Ces divers groupes étrangers maîtrisent des technologies nouvelles parfois non encore mises en action sur le marché algérien. C’est le cas d’Alpro une filiale de Danone qui est un des leaders en matière de production de laits végétaux, de Fromagerie Bel qui confectionne des fromages végétaux, de Clextral qui fabrique du matériel d’extrusion de protéines végétales.
Autant de procédés nouveaux qui pourraient contribuer à réduire la dépendance alimentaire du pays et qui mériteraient donc d’être intégrés dans toute étude prospective.
Renforcer l’information professionnelle
A cet égard, il est regrettable que des revues professionnelles telles l’Usine nouvelle ou RIA ne soient pas disponibles en Algérie. Dans un premier temps, il est à espérer que le coût des abonnements à ces revues puisse être pris en charge par le ministère du Commerce extérieur et de la Promotion des exportations à travers le Fonds spécial de promotion des exportations (FSPE).

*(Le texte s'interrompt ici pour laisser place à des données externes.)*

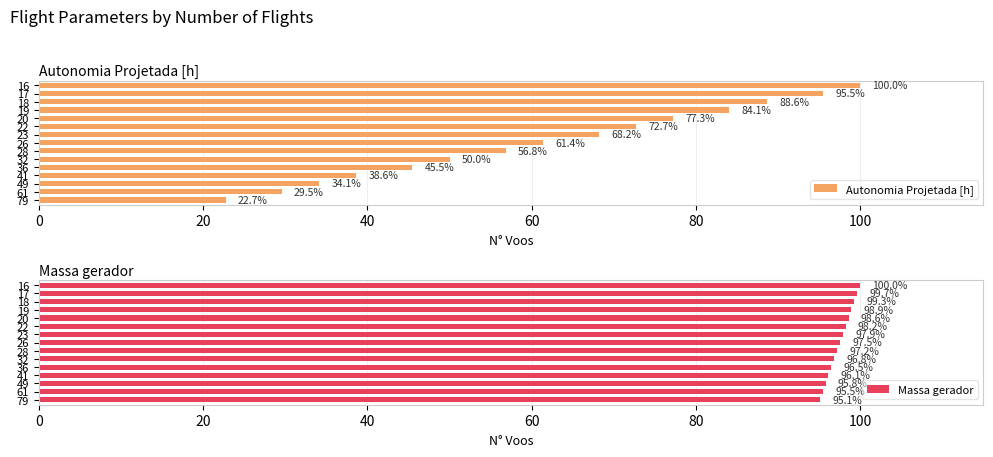

True or false: Massa gerador has a value of 35.9 at 23.

False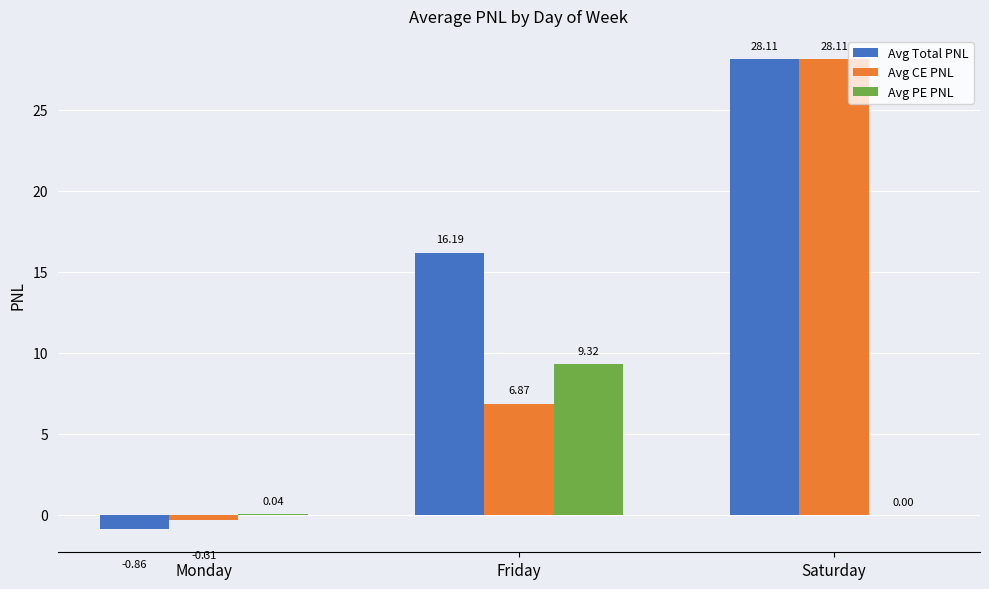

Where does the Avg CE PNL series first go above 6?

Friday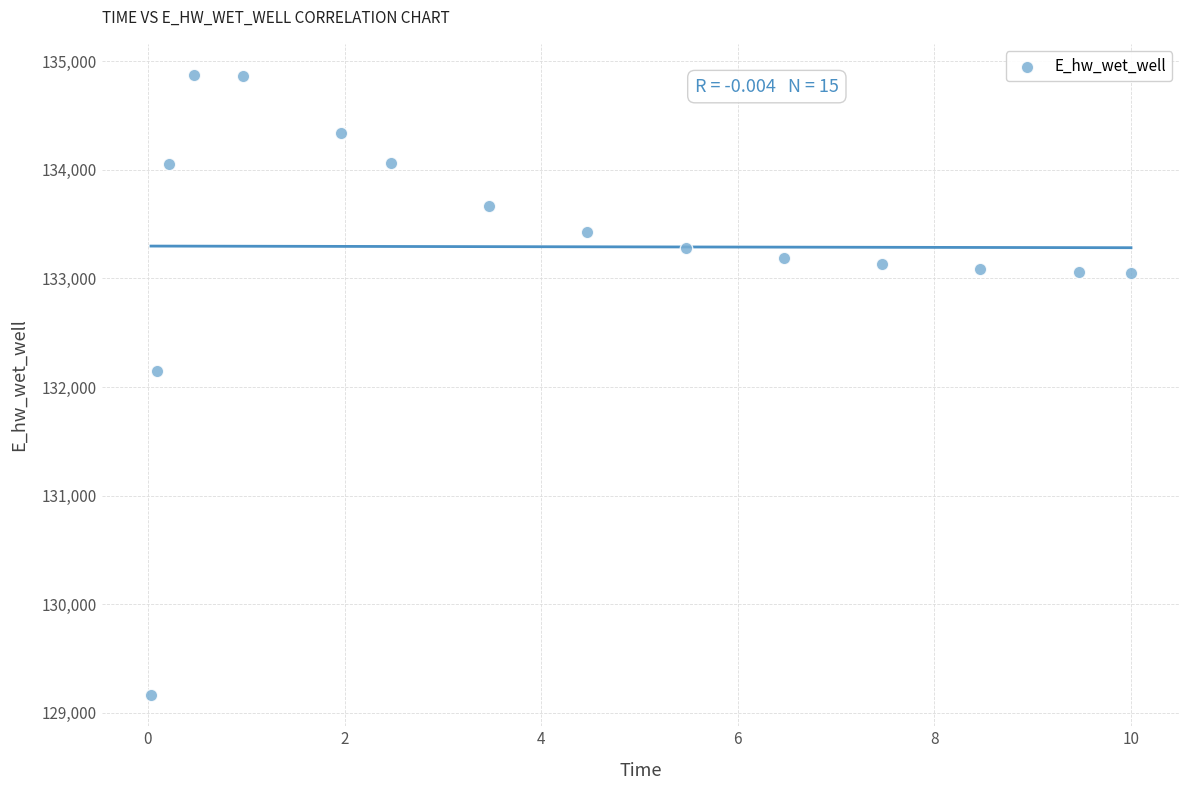

What Y value in the scatter plot is closest to 132018?

132142.8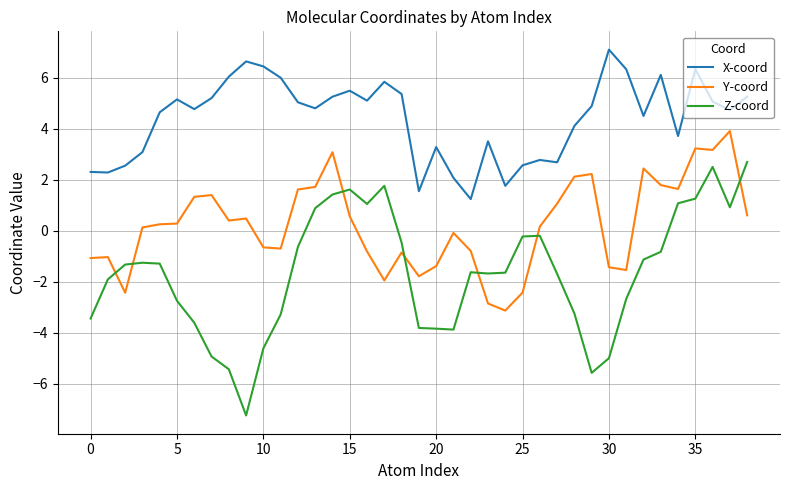

Which series has the largest total across all categories?

X-coord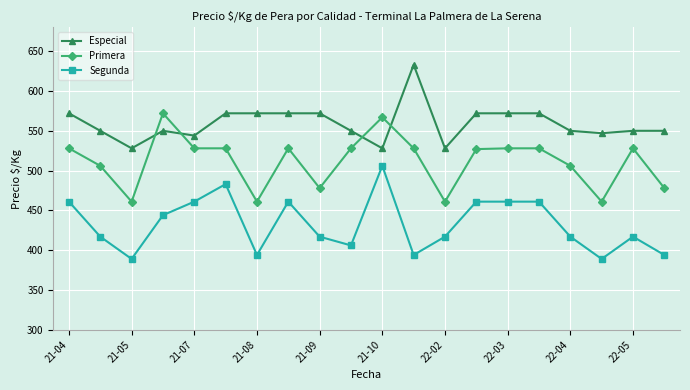

Which series has the largest total across all categories?

Especial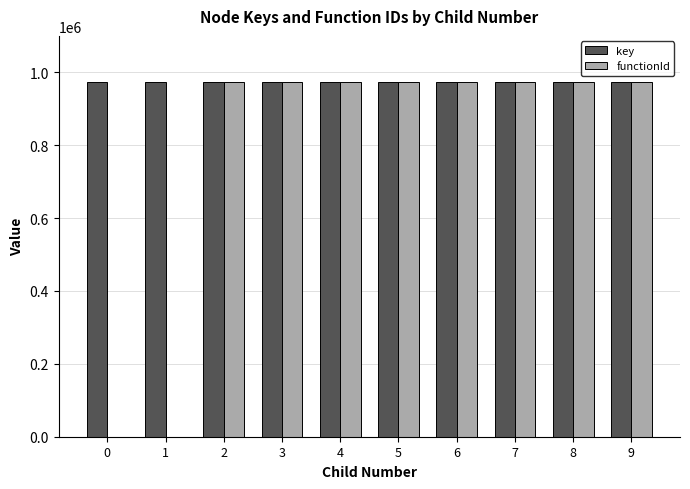

Which series has the largest total across all categories?

key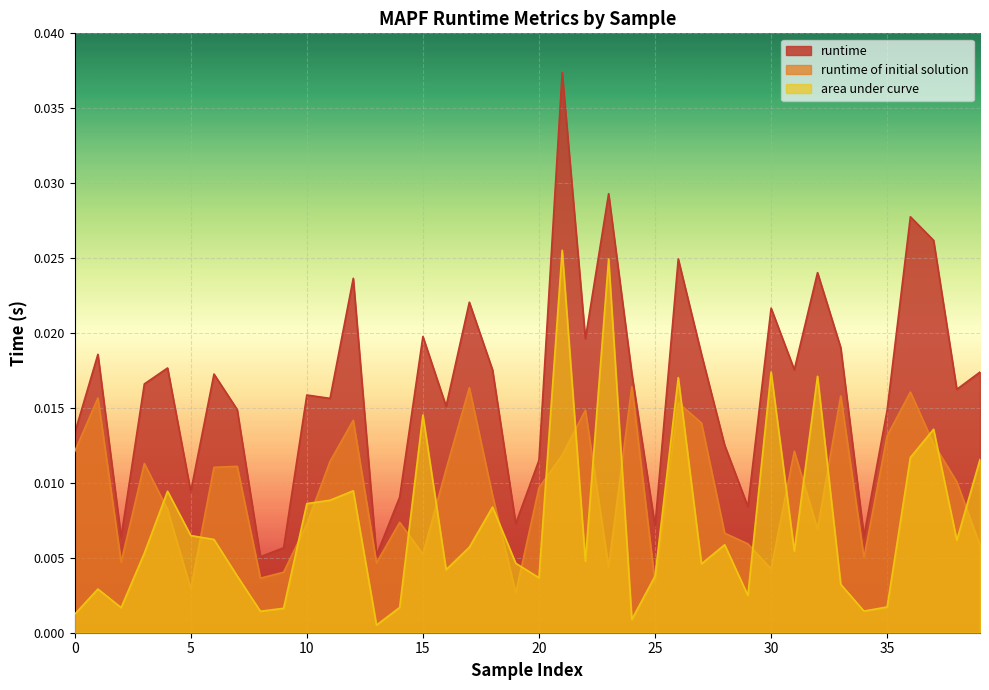

List the series in order of their peak value, lowest first.

runtime of initial solution, area under curve, runtime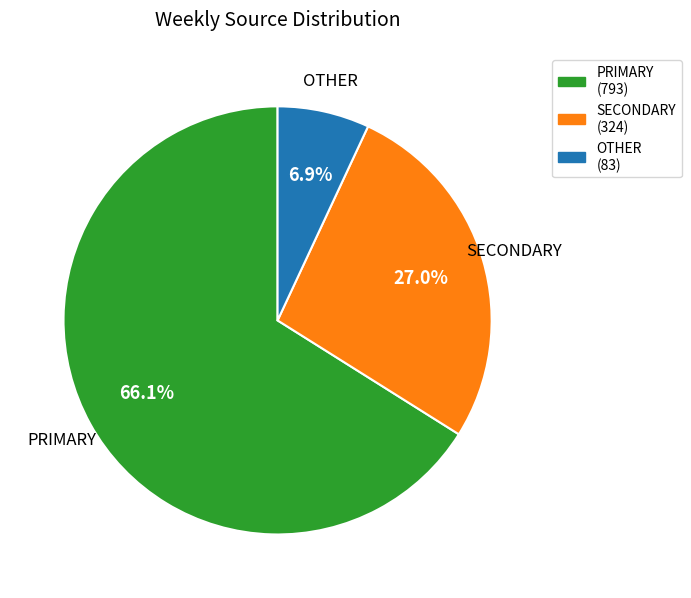

Approximately how many times larger is the value at SECONDARY compared to PRIMARY?

0.4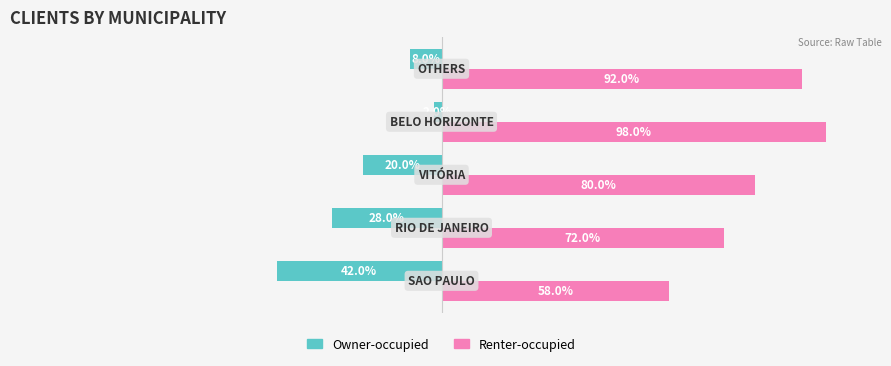

Rank the series by their maximum value, from highest to lowest.

Renter-occupied, Owner-occupied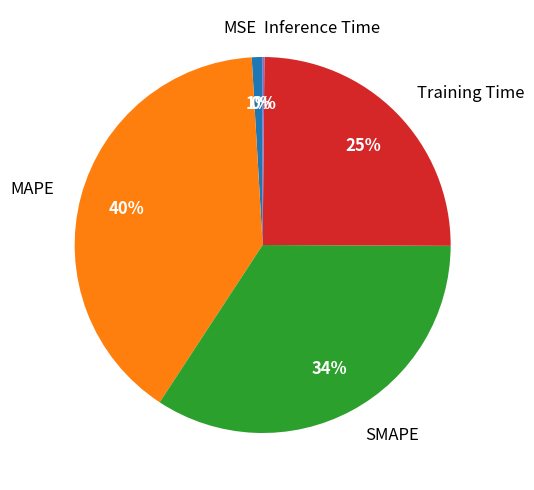

To the nearest percent, what percentage of the pie is SMAPE?

34%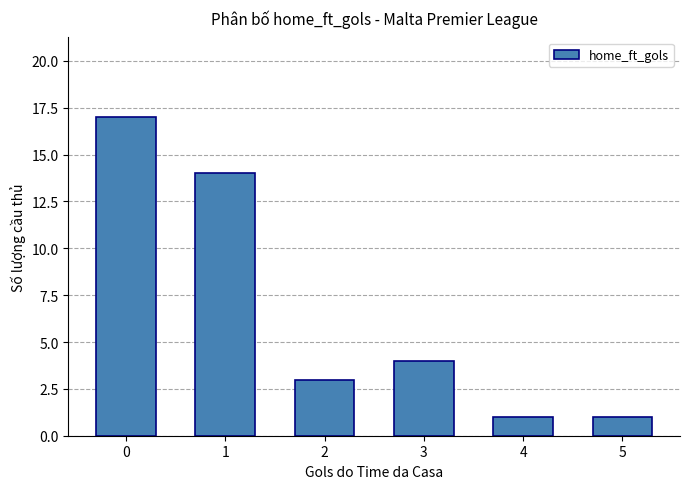

Count the values in the range 1 to 14.

5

Selon le média en ligne TSA, « Un arrêté ministériel a fixé en septembre 2024 les taux de remboursement et les conditions d’octroi des subventions du FSPE. » Ainsi poursuit TSA, « En vertu de ce texte, le fonds prend en charge 50 % des frais de transport pour les produits destinés à l’exportation, ainsi que plusieurs autres charges, comme les études de marché, d’information et d’amélioration de la qualité des produits (10 %) et les frais de participation aux manifestations internationales (50 % pour la participation individuelle et 80 % pour la participation officielle de l’Algérie). » Une solution à envisager.
Aujourd’hui, il est à espérer que le pronostic de M. Côte « Malheureusement, il ne semble pas que l'Algérie soit prête à suivre la voie ici tracée » ne soit plus d’actualité.
[1] Stratégie agro-alimentaire pour l'Algérie : prospective 2000. Dominique Badillo 1980. Editsud. Aix-en-Provence.